TEXT SEGMENT:
* * *

Network elements such as VPN concentrators, central network egress equipment such as proxies, DLP etc, central internet bandwidth, backhaul MPLS circuits, NAT capability and so on are suddenly put under enormous strain due to the load of the entire business using them, with the end result being poor performance and productivity coupled with a poor user experience for those users forced to adapt to working from home.
A simple diagram of a traditional network model can be seen below, where remote user’s connectivity is forced in and back out of the corporate network to reach critical resources as well as branch offices using MPLS circuits to reach the services offered at head office. It is an incredibly common network model for businesses around the world, but it was designed to be effective for a pre-cloud world.
This model made perfect sense and worked very well when the bulk of applications, data and services resided within the corporate network (the dotted line in the diagram), but as enterprises shift to the cloud, it rapidly becomes a cumbersome environment which doesn’t scale well or provide the organization with any agility to react to situations such as that we face today. Many customers report to Microsoft that they have seen a very rapid shift of network traffic which used to be contained within the corpnet now almost exclusively connecting to some external cloud-based source.
Fortunately, Microsoft has been working closely with customers and the wider industry for many years to provide effective, modern solutions to these problems from within our own services, and also aligned to industry best practice. Solutions that apply very simply and effectively to remote workers as much as they do to branch offices. Microsoft has designed the connectivity requirements for the Office 365 service to work efficiently for remote users whilst still allowing an organization to maintain security and control over their connectivity.
Below we will outline the simple steps an organization can take to drastically reduce the impact Office 365 traffic has on the traditional corporate infrastructure when we have a large percentage of users working remotely all at once. The solution will also have a significant impact on user performance and also provide the benefit of freeing up the corporate resources for elements which still have to rely on it.
Most remote users who are not using a virtualized desktop will use a VPN solution of some sort to route all connectivity back into the corporate environment where it is then routed out to Office 365, often through an on premises security stack which is generally designed for web browsing.

* * *

ITEMS:
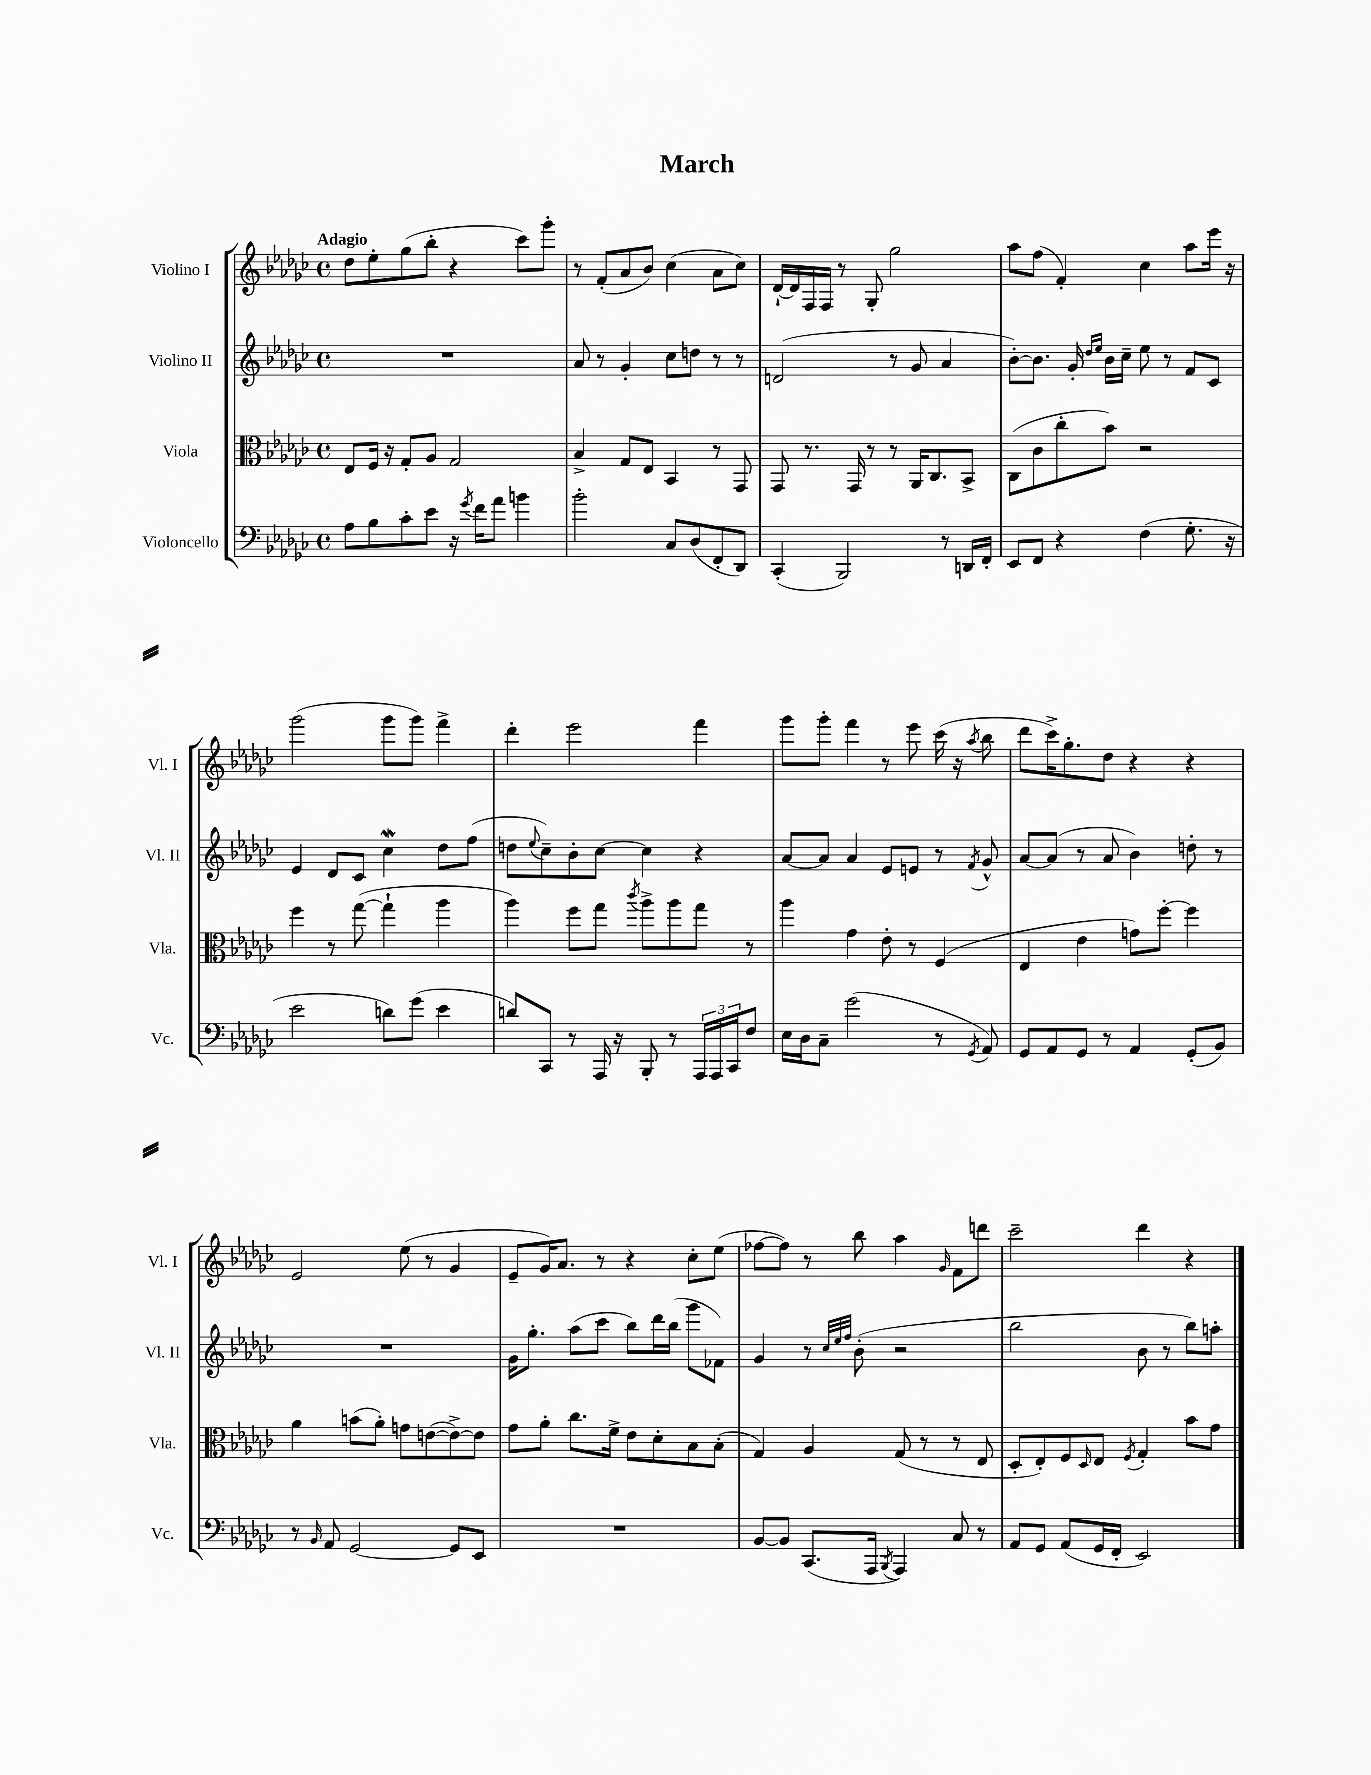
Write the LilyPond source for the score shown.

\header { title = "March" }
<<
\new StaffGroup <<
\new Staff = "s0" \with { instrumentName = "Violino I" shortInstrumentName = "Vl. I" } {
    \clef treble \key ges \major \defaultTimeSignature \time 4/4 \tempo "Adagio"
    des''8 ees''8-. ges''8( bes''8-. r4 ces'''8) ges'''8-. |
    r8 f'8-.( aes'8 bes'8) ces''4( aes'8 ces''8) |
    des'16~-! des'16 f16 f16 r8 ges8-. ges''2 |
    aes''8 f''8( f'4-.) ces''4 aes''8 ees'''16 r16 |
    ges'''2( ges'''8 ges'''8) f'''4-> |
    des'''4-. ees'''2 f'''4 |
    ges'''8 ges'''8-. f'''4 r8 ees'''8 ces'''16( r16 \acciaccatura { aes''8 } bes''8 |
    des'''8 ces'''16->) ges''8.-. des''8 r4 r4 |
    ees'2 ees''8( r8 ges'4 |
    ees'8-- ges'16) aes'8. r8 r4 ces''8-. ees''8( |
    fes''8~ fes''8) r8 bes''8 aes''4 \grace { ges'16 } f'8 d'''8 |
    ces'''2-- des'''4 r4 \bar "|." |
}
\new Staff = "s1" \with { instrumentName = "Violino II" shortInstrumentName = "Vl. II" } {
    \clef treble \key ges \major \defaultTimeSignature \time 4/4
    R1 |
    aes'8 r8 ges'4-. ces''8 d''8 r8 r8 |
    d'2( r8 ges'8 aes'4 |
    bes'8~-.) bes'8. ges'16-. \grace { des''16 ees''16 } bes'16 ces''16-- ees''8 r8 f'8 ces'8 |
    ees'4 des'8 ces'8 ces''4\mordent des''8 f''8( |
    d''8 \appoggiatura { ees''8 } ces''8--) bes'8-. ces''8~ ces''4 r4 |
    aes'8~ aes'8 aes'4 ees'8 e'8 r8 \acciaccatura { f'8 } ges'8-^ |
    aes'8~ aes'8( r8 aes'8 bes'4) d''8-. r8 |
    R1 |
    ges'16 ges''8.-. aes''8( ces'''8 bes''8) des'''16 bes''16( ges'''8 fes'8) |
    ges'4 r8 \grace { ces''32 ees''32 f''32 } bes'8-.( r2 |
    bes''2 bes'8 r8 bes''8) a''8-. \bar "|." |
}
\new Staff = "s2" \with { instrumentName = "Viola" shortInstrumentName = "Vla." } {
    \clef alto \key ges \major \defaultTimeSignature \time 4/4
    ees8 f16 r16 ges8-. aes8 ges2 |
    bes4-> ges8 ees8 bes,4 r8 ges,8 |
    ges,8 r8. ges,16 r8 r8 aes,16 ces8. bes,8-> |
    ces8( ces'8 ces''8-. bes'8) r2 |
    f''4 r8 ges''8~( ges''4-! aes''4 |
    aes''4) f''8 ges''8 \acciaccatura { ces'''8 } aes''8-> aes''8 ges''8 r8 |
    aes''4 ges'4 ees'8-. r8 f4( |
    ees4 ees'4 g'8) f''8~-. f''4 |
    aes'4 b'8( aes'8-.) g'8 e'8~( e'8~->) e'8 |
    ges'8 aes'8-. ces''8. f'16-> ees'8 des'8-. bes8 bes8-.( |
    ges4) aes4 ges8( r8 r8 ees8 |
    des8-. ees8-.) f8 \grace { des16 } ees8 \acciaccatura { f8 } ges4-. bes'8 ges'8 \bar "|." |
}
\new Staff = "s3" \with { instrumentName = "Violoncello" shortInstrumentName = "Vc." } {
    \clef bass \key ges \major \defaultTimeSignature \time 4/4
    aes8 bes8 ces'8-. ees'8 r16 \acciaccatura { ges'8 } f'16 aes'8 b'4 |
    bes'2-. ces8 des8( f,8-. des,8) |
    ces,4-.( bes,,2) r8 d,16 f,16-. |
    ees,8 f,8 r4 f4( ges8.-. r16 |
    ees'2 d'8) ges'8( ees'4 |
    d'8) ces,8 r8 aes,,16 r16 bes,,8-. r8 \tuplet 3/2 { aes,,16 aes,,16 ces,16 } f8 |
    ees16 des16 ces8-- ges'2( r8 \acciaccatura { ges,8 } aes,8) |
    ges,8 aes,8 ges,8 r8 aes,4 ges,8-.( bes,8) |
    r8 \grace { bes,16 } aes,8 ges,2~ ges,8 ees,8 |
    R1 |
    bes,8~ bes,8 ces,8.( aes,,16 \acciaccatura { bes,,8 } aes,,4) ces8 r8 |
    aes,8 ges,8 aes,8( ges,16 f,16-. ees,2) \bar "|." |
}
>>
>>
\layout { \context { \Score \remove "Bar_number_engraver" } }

* * *

GOAL: Continue the passage on routing remote users' Office 365 traffic through the corporate network, starting right after its final sentence.

ANSWER TO THIS TASK:
The key to this solution is separating out the critical Office 365 traffic which is both latency sensitive and that which also puts enormous load on the traditional network architecture. We then treat this traffic differently and use the user’s local internet connection to route the connectivity directly to the service. To do this we need to follow a simple set of actions:
1. Identify the endpoints we need to Optimize
Microsoft has already identified these endpoints and marks them very clearly for reference. In the URL/IP list for the service these endpoints are marked as “Optimize”. There are just four URLS which need to be optimized and nineteen IP subnets. In just this small group of endpoints we can account for around 80% of the volume of traffic to the service and it also includes the latency sensitive endpoints such as those for Teams media. Essentially this is the traffic that we need to take special care of and is also the traffic which will put incredible pressure on traditional network paths.
URLs in this category have the following characteristics:
- Are Microsoft owned and managed endpoints hosted on Microsoft infrastructure.
- Have IPs provided
- Low rate of change to URLs/IPs compare to other two categories
- Expected to remain low in number of URLs
- Are High volume and/or latency sensitive
You can also query the REST API Web Service for this information, and a PowerShell example script which does this and outputs the URLs/IPs/Ports for all three endpoint categories can be found using the link above.
Endpoint to Optimize
This is one of the Core URLs Outlook uses to connect to its Exchange Online server and has high volume of bandwidth usage and connection count. Low network latency is required for online features including: Instant search, Other mailbox calendars, Free / busy lookup, manage rules & alerts, Exchange online archive, Emails departing the outbox.
This is use for Outlook Online web access to connect to its Exchange Online server and network latency. Connectivity is particularly required for large file upload and download with SharePoint Online.
This is the primary URL for SharePoint Online and has high volume of bandwidth usage.
This is the primary URL for OneDrive for Business and has high volume of bandwidth and possibly high connection count from the OneDrive for Business Sync tool.
Teams Media IPs (no URL)
UDP 3478, 3479, 3480, and 3481
Relay Discovery allocation and real time traffic (3478), Audio (3479), Video (3480), and Video Screen Sharing (3481). These are the endpoints used for Skype for Business and Microsoft Teams Media traffic (Calls, meetings etc). Most endpoints are provided when the Microsoft Teams client establishes a call (and are contained within the required IPs listed for the service).
UDP is required for optimal media quality.
<tenant> should be replaced with your Office 365 tenant name. For example contoso.onmicrosoft.com would use contoso.sharepoint.com and constoso-my.sharepoint.com
At the time of writing the IP ranges which these endpoints correspond to are as follows. It is strongly advised you use the script referenced previously or the URL/IP page to check for any updates when applying the policy, and do so on a regular basis.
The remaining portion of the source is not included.